TO DO: Leave out the pictures and repeat the entries below verbatim.

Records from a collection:
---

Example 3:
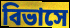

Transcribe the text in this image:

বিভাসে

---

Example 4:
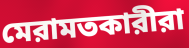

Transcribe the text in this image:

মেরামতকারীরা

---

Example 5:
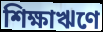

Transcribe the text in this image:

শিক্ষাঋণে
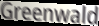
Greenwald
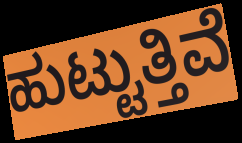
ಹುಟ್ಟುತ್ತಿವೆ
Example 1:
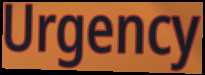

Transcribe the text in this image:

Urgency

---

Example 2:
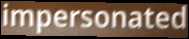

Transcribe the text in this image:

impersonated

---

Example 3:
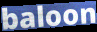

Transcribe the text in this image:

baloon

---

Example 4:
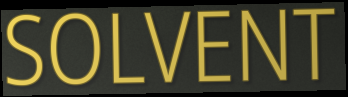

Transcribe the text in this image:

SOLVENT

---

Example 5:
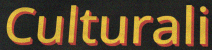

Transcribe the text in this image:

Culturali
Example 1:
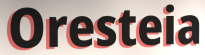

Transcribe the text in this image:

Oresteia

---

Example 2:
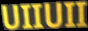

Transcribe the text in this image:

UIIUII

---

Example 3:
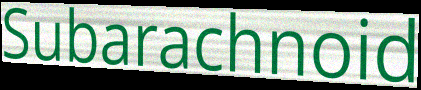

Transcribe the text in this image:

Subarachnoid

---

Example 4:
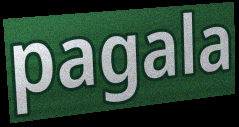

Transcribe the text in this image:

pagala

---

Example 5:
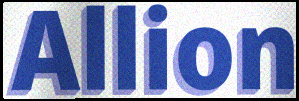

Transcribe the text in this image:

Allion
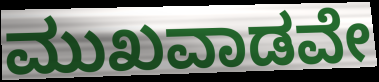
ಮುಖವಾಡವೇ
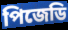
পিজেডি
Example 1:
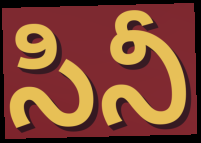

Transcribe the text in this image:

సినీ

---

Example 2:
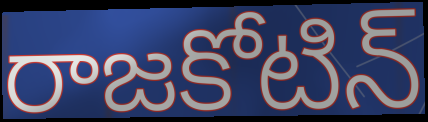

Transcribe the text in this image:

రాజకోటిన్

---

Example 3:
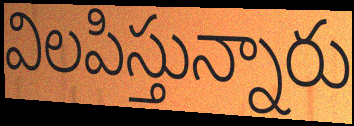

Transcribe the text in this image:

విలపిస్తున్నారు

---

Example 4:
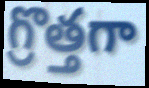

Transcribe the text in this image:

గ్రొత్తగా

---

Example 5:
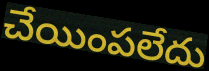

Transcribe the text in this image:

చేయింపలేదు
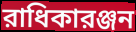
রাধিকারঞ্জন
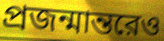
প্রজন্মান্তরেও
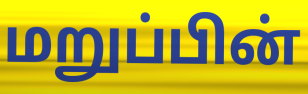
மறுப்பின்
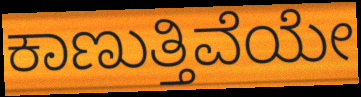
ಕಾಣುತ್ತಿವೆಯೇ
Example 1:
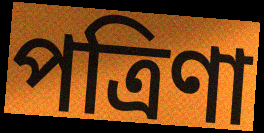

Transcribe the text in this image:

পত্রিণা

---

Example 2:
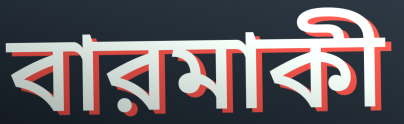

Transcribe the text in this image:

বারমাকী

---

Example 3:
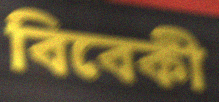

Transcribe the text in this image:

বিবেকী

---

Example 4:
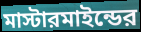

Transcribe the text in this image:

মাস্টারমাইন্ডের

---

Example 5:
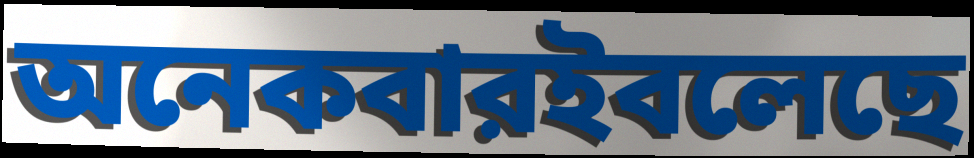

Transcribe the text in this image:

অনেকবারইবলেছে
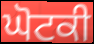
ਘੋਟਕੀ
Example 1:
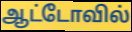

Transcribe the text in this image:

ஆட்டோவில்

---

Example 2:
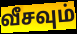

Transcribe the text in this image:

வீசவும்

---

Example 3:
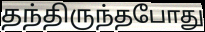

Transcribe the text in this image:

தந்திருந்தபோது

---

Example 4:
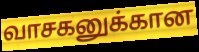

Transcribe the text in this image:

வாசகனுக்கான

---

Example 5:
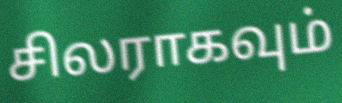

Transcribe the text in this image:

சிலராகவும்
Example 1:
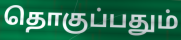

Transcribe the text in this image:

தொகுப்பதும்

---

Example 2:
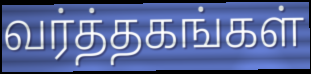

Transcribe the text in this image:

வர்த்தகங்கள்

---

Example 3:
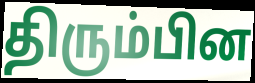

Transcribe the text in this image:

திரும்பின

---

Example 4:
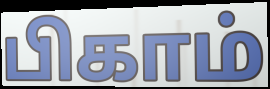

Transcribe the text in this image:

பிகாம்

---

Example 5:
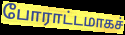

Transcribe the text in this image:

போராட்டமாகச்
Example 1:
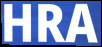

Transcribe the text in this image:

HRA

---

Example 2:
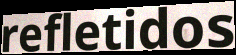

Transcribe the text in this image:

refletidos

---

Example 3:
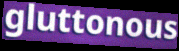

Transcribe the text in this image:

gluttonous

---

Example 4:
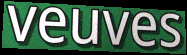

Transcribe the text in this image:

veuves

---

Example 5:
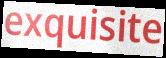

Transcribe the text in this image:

SOLUTION TO THE EXERCISE:
---

Example 3:

Transcribe the text in this image:

বিভাসে

---

Example 4:

Transcribe the text in this image:

মেরামতকারীরা

---

Example 5:

Transcribe the text in this image:

শিক্ষাঋণে
Greenwald
ಹುಟ್ಟುತ್ತಿವೆ
Example 1:

Transcribe the text in this image:

Urgency

---

Example 2:

Transcribe the text in this image:

impersonated

---

Example 3:

Transcribe the text in this image:

baloon

---

Example 4:

Transcribe the text in this image:

SOLVENT

---

Example 5:

Transcribe the text in this image:

Culturali
Example 1:

Transcribe the text in this image:

Oresteia

---

Example 2:

Transcribe the text in this image:

UIIUII

---

Example 3:

Transcribe the text in this image:

Subarachnoid

---

Example 4:

Transcribe the text in this image:

pagala

---

Example 5:

Transcribe the text in this image:

Allion
ಮುಖವಾಡವೇ
পিজেডি
Example 1:

Transcribe the text in this image:

సినీ

---

Example 2:

Transcribe the text in this image:

రాజకోటిన్

---

Example 3:

Transcribe the text in this image:

విలపిస్తున్నారు

---

Example 4:

Transcribe the text in this image:

గ్రొత్తగా

---

Example 5:

Transcribe the text in this image:

చేయింపలేదు
রাধিকারঞ্জন
প্রজন্মান্তরেও
மறுப்பின்
ಕಾಣುತ್ತಿವೆಯೇ
Example 1:

Transcribe the text in this image:

পত্রিণা

---

Example 2:

Transcribe the text in this image:

বারমাকী

---

Example 3:

Transcribe the text in this image:

বিবেকী

---

Example 4:

Transcribe the text in this image:

মাস্টারমাইন্ডের

---

Example 5:

Transcribe the text in this image:

অনেকবারইবলেছে
ਘੋਟਕੀ
Example 1:

Transcribe the text in this image:

ஆட்டோவில்

---

Example 2:

Transcribe the text in this image:

வீசவும்

---

Example 3:

Transcribe the text in this image:

தந்திருந்தபோது

---

Example 4:

Transcribe the text in this image:

வாசகனுக்கான

---

Example 5:

Transcribe the text in this image:

சிலராகவும்
Example 1:

Transcribe the text in this image:

தொகுப்பதும்

---

Example 2:

Transcribe the text in this image:

வர்த்தகங்கள்

---

Example 3:

Transcribe the text in this image:

திரும்பின

---

Example 4:

Transcribe the text in this image:

பிகாம்

---

Example 5:

Transcribe the text in this image:

போராட்டமாகச்
Example 1:

Transcribe the text in this image:

HRA

---

Example 2:

Transcribe the text in this image:

refletidos

---

Example 3:

Transcribe the text in this image:

gluttonous

---

Example 4:

Transcribe the text in this image:

veuves

---

Example 5:

Transcribe the text in this image:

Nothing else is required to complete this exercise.